Enolia Pettigen McMillan was a pioneer educator, civil rights activist, and community leader. She also served as the first African American female national president of the NAACP.
Born Enolia Virginia Pettigen in Willow Grove, Pennsylvania, the daughter of Elizabeth Fortune Pettigen and John Pettigen, a former slave.
While still in her youth, the family moved to Maryland in search of improved educational opportunities. McMillan attended Frederick Douglass High School in Baltimore, Maryland and later Howard University in Washington, D.C. with the help of a scholarship from Alpha Kappa Alpha and graduated with a Bachelor of Arts in education in 1926.
After completing her studies, she found employment in 1927 in Caroline County, MD teaching at Denton HIgh School. By 1928, she was principal in Charles County. She later received a master’s degree in 1933 from Columbia University. During her masters education, she began to question the Maryland public education system and used the topic for her master’s thesis entitled “Some Factors Affecting Secondary Education for Negroes in Maryland Counties (not including Baltimore).

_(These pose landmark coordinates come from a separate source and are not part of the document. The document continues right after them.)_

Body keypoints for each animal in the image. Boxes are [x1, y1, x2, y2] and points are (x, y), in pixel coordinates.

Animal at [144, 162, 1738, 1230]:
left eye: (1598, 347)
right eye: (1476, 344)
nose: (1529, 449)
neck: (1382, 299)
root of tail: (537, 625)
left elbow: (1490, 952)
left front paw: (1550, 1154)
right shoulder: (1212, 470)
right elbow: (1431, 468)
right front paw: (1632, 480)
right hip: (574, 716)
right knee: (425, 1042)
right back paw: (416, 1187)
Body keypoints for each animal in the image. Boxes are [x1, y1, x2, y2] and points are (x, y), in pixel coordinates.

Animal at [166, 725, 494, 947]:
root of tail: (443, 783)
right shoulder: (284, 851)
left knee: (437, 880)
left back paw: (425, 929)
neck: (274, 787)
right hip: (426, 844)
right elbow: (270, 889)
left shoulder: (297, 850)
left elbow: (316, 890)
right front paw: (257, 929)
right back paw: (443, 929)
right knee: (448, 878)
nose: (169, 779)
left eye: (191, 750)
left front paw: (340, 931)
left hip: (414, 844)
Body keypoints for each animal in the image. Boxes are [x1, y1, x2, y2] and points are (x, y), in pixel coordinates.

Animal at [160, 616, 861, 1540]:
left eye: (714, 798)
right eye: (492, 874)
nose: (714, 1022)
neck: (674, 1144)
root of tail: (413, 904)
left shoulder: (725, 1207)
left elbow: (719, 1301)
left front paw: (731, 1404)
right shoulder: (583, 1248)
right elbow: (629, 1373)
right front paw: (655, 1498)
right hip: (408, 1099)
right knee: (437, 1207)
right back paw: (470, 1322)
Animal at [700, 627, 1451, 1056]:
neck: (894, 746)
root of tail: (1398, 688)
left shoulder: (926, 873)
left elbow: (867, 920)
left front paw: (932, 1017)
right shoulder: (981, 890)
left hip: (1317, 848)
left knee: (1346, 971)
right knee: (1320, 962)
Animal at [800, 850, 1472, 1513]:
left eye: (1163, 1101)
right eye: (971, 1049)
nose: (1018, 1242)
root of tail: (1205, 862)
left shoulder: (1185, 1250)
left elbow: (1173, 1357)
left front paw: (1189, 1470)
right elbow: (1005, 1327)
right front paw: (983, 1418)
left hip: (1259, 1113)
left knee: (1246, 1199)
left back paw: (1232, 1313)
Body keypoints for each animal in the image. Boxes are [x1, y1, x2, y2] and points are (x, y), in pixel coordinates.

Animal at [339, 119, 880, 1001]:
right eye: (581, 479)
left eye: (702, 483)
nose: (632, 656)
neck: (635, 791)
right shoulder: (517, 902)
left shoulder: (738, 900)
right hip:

After a lifetime of dedication to teaching, McMilliam retired in 1968. In 1969, she defeated Juanita Mitchell, becoming president of the Baltimore Branch of the NAACP.
In 1984, McMilliam was the first elected woman national president of the NAACP and held the position until 1990. McMillan died October 24, 2006, in Stevenson, Maryland from heart failure just four days after celebrating her 102nd birthday.